Afterwards, logout and log back in. If you are registered to the course, you should now be able to enter SQL interactive mode. To do this, type:

sqlplus /

Once inside, you can type SQL queries and see their answer at once. You can also type exit to leave SQL interactive, or help to get help on the language and environment.

The first thing you should do is run the example database creation file of exercise 3:

sqlplus / < ~db/animals.sql

This will read and run the file ~db/animals.sql - you'll see the output of the SQL commands in the file on your screen. The file creates the five tables used in the exercise, and also inserts demo values into these tables. Feel free to change these tables (read animals.sql to see how simply this can be done), so that you can test your queries on cases that the demo tables don't cover.

The easiest way to write and test complex SQL queries is not the interactive way; instead, write a text file and give it as input to Oracle. This will make SQL run the commands/queries in the file input.sql, and write the output to the file output.sql:

sqlplus / < input.sql > output.sql

You are expected to submit printed input and output files with every exercise. Document your queries well - lines starting with '--' and /* */ blocks are treated as comments in an SQL file.


Basic SQL Queries

All queries are expressed with the select keyword. The basic form is select-from-where which translates to "do a cartesian product of what the from says, the do a selection according to the what the where says, then do a projection to what the select says". All SQL commands are case insensitive (that is, SELECT and select are the same word), and are terminated by a semicolon.
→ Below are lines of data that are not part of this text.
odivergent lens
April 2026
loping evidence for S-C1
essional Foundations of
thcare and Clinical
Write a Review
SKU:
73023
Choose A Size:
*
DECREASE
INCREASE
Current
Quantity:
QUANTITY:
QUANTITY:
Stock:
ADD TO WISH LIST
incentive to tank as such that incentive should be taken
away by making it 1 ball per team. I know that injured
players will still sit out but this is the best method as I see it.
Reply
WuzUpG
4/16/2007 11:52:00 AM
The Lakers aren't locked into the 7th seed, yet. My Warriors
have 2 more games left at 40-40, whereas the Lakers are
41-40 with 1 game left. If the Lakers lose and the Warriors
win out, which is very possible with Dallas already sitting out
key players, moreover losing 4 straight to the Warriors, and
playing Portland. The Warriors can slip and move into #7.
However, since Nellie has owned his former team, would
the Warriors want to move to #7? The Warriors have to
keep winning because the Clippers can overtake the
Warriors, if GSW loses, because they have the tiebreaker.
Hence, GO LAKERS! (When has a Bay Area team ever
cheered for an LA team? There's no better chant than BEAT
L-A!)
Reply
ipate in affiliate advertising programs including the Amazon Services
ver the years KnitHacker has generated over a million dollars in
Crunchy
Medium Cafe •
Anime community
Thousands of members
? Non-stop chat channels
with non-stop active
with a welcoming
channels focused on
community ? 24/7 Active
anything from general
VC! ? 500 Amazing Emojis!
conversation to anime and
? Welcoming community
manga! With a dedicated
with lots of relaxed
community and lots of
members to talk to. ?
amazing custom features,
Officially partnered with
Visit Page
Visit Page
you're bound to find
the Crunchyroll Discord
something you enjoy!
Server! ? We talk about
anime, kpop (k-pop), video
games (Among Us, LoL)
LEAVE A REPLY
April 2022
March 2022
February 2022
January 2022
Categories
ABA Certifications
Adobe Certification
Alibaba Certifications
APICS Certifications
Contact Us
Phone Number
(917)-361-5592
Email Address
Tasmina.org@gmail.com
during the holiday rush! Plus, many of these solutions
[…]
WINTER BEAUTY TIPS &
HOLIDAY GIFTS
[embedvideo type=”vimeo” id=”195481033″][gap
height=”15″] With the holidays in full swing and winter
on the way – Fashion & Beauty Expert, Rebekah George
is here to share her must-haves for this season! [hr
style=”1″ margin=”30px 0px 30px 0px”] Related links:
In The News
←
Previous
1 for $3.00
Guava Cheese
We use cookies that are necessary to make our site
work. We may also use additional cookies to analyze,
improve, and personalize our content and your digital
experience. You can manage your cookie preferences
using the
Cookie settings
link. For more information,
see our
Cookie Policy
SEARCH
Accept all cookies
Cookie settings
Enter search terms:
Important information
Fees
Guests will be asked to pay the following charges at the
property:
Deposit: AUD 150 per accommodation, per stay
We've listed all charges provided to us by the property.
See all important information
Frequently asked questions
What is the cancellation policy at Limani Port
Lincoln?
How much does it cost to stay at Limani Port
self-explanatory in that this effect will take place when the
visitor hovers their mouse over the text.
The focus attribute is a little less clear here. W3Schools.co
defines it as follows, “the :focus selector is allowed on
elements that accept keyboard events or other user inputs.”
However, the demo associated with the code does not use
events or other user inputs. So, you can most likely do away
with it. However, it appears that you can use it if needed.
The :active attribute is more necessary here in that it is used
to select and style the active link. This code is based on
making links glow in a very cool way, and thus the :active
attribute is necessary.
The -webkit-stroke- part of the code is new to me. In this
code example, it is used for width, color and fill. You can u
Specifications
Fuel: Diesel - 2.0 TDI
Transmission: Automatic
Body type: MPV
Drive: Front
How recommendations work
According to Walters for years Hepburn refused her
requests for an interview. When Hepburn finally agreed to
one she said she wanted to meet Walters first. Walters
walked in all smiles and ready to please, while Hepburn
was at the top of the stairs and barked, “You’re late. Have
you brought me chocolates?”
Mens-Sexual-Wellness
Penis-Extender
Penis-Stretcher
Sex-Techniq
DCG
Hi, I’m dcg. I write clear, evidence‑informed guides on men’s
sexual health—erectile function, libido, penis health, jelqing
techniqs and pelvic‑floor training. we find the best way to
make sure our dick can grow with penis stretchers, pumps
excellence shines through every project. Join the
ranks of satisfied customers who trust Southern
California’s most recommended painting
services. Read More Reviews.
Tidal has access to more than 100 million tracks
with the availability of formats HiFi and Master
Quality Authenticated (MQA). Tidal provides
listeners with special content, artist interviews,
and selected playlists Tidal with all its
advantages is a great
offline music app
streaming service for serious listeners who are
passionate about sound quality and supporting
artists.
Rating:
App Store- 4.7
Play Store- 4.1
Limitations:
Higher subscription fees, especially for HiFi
Print the names and subjects of research projects:
select name, subject from research;
Print all fields of the animals table:
select * from animals;
Print all the species of animals we have, but only print each species once:
select distinct species from animals;
Print countries which offer sites with a humid climate:
select distinct country from sites where climate = 'humid';
Print the cartesian product of sites and events:
select * from sites, events;
Print the natural join (except that pid is printed twice) of projects and events:
select * from research, events where research.pid = events.pid;
Print pairs of projects that have the same subject:
select p1.pid, p2.pid from research r1, research r2 where r1.subject = r2.subject;
Print animals and their age:
select aid, 1999 - birthyear from animals;
Print animals and their age. Only print animals older than ten years:
select aid, 1999 - birthyear age from animals where age > 10;


Aggregate Queries

The following queries calculate the average, minimum and maxium sizes of sites:

select avg(size), min(size), max(size) from sites;

These calculate the number of lines in the animals table, the number of lines with non-null species field, and the number of distinct species in the table:

select count(*), count(species), count(distinct species) from animals;

These are called aggregate queries, because they take many values (all sizes) and aggregate (summarize) it to one value (for example, the average).


Not So Basic Predicates

This section discusses things you can do in a where clause. The most basic things are testing for equality using = <> or for ordering using > < >= <= and between. You can also use not, and, or to create complex conditions. Here is a simple example (note that no parentheses are needed):

select * from animals where size >= 100 and not species = 'Whale';
select * from sites where size between 10 and 20 and climate <> 'desert';

The in and not in predicate returns true if a value is in a given set. You can specify the set directly or using a sub-select like here:

select * from sites where country not in ('Japan', 'China', 'Taiwan');
select * from animals where aid in (select parent from children);

The exists and not exists predicates get a table, and return true if and only if the table isn't empty:

select * from sites
where exists (select * from events where sid = sites.sid);

There's no 'forall' predicate, so such queries have to be translated from 'for all x, P(x)' to 'not exists x such that not P(x)'. For example:

select * from animals a1
where not exists (select * from animals a2 where a1.size > a2.size);

Besides in and exists there are also operators that can compare values to a group of other values. These operators are composed of a comparison operator and either the all or any keywords:

select * from animals where size <=all (select size from animals);
select * from animals where size >any (select size from animals);
select sid, name from sites
where climate <>all (select climate from site where county = 'USA');

Another useful keyword is contains, which tests for exactly what its name suggests:

select * from animals a where
(select sid from events where aid = a.aid and pid = 'p1') contains
(select sid from events where aid = a.aid and pid = 'p2');

Sub-selects can be nested as much as you want them to. Most queries can be expressed in more than one way, and the most efficient and readable way should be chosen.